Marché plus pessimiste concernant le Brésil

MARDI, 02.09.2014

Le consensus d’analystes interrogé par la Banque centrale a abaissé sa prévision de croissance de 0,7% à 0,52%.

Le consensus d’analystes interrogés par la Banque centrale brésilienne a abaissé sa prévision de croissance 2014 de 0,7% à 0,52%, alors que la septième économie mondiale est désormais en récession, a annoncé l’organisme lundi.

Il y a un mois, il tablait encore sur une croissance de 0,86%.

La Banque centrale a déjà abaissé fin juin sa prévision pour 2014, même si elle reste bien plus élevée que celle du marché, à 1,6% contre 2%, et le gouvernement a fait de même, à 1,8% contre 2,5% avant.
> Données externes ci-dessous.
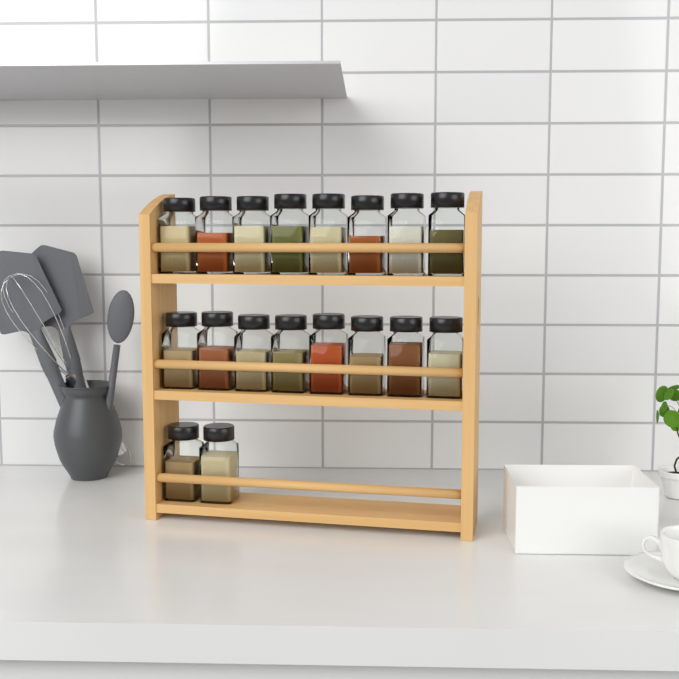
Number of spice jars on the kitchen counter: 18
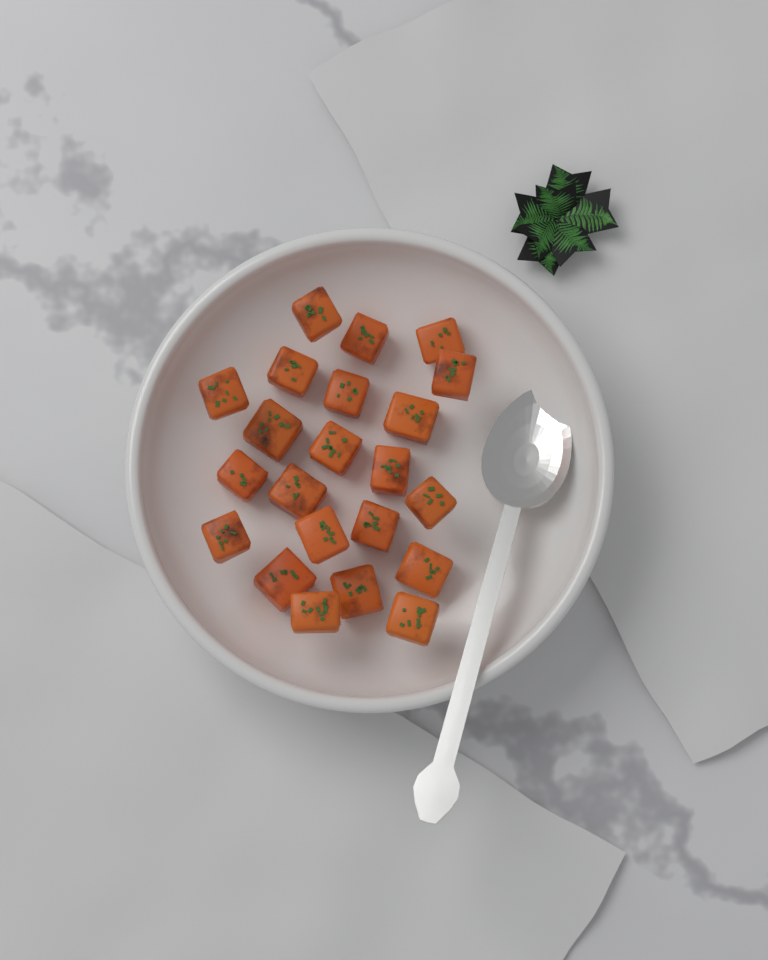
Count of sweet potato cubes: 22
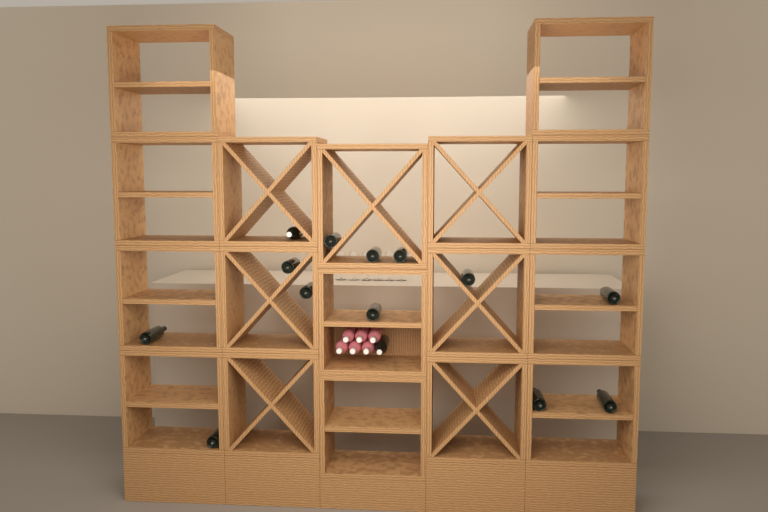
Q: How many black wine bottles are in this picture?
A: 14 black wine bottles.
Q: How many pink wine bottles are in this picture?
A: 6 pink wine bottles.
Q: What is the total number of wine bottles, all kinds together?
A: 20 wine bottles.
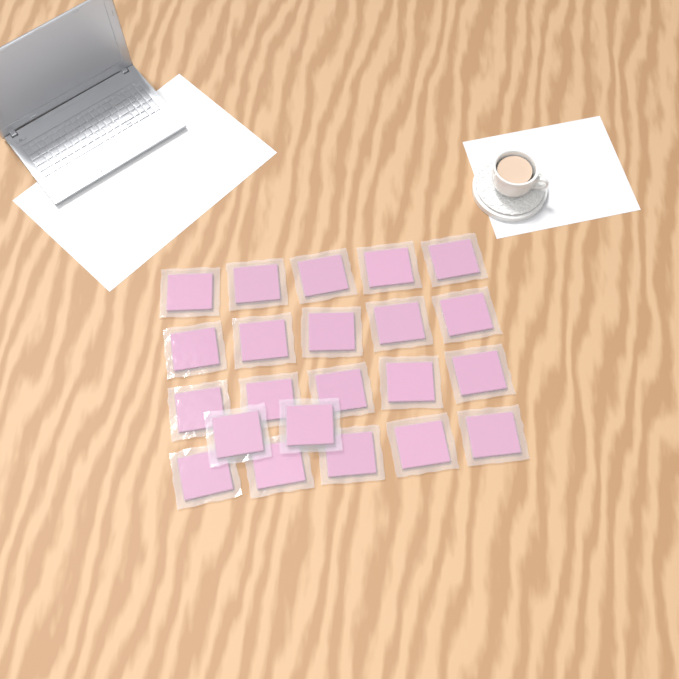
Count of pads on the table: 22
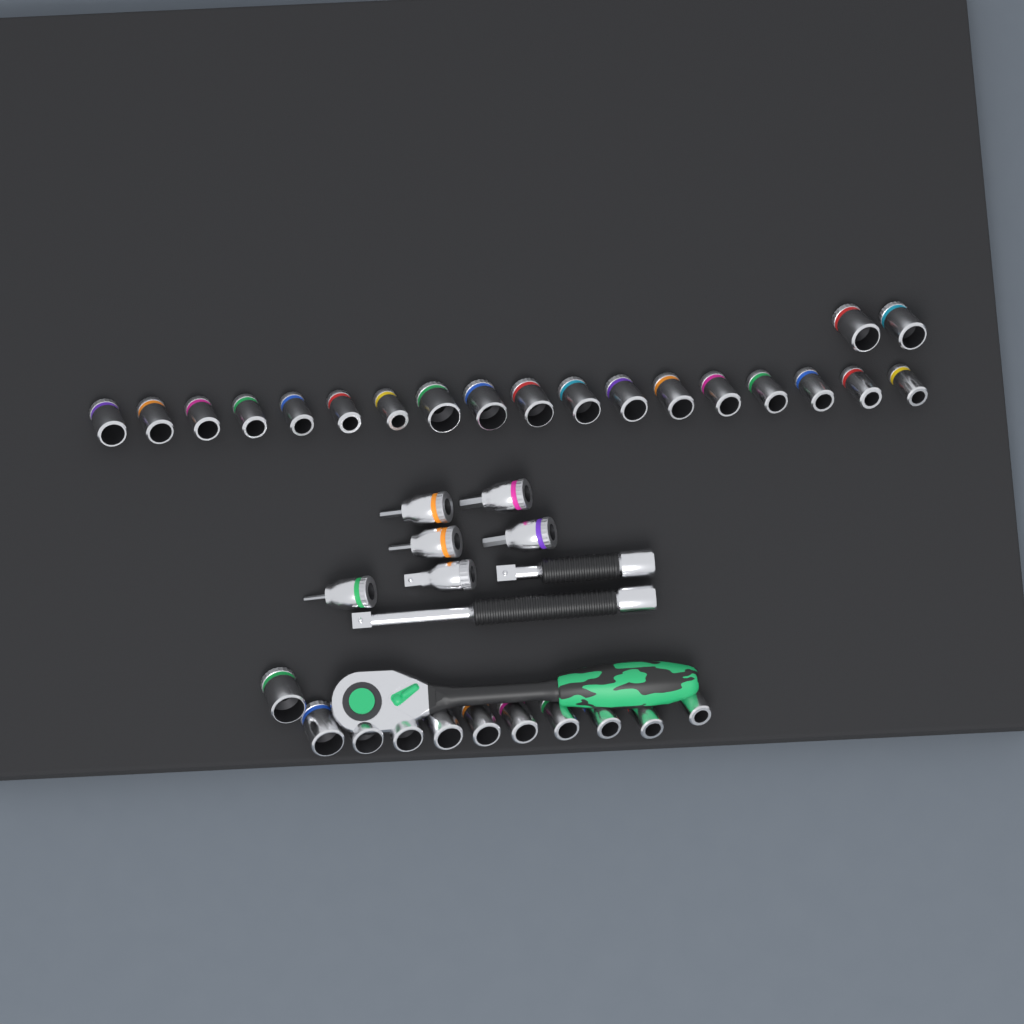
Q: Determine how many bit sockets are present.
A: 5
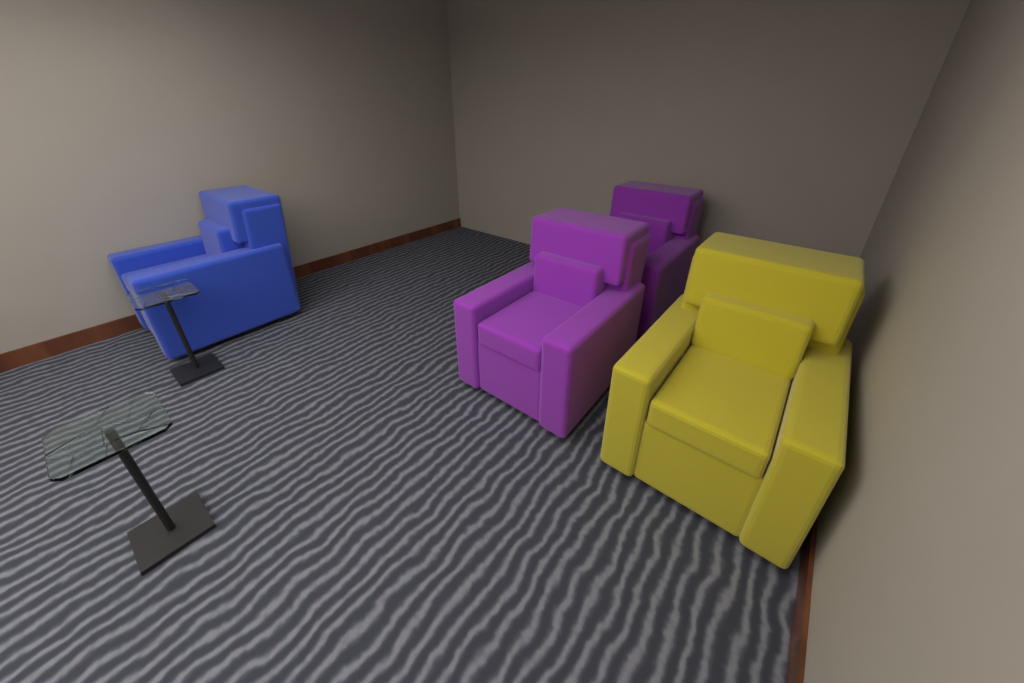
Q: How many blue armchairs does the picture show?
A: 1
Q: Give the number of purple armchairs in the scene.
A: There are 2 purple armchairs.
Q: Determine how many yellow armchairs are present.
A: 1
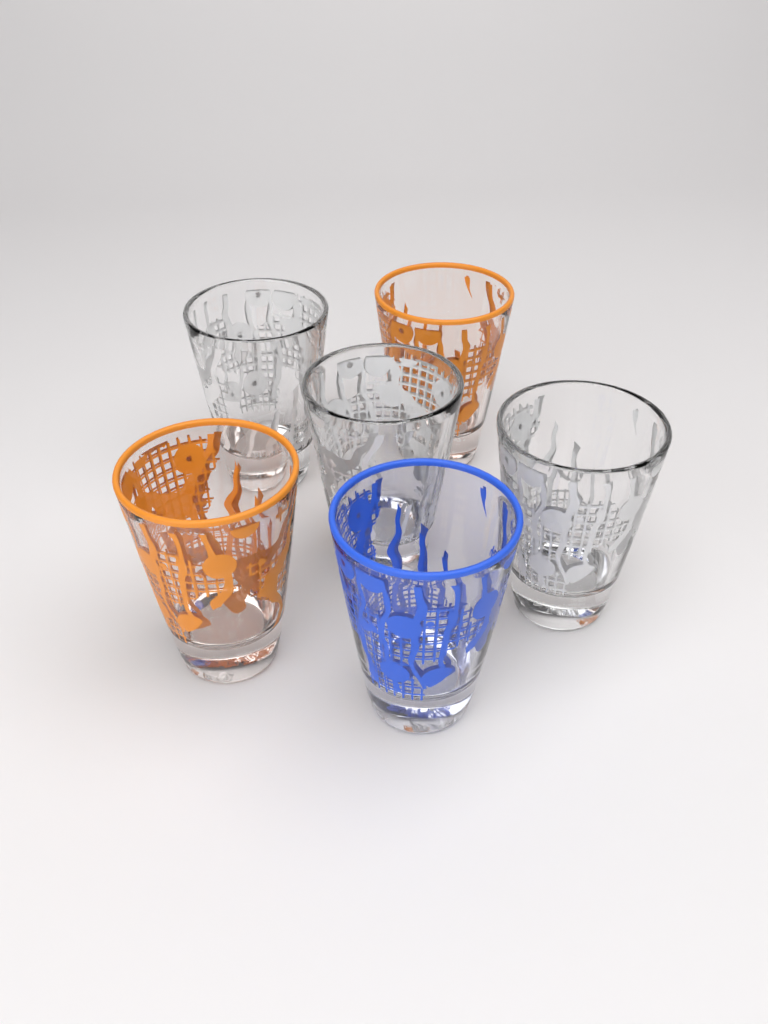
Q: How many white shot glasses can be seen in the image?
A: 3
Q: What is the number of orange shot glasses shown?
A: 2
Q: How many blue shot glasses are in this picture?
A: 1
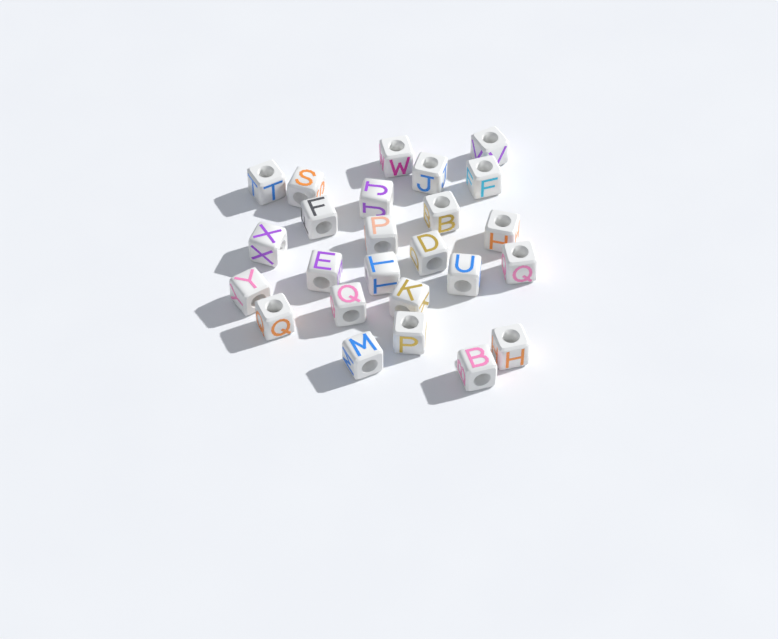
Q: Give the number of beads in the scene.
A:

Les analystes se montrent aussi plus pessimistes pour 2015, prévoyant une hausse du Produit intérieur brut (PIB) de 1,10% contre 1,5% prévu il y a quatre semaines.

Ils tablent sur une inflation annuelle de 6,24% à fin août, contre 6,5% en juillet, le plafond fixé par le gouvernement.

Selon les chiffres officiels publiés vendredi, le Brésil, première économie du continent, est entré en récession au premier trimestre, une douche froide pour la présidente Dilma Rousseff dont la réélection en octobre est déjà menacée.

Le PIB a reculé de 0,2% au premier trimestre puis de 0,6% au deuxième, à chaque fois en comparaison avec le trimestre précédent.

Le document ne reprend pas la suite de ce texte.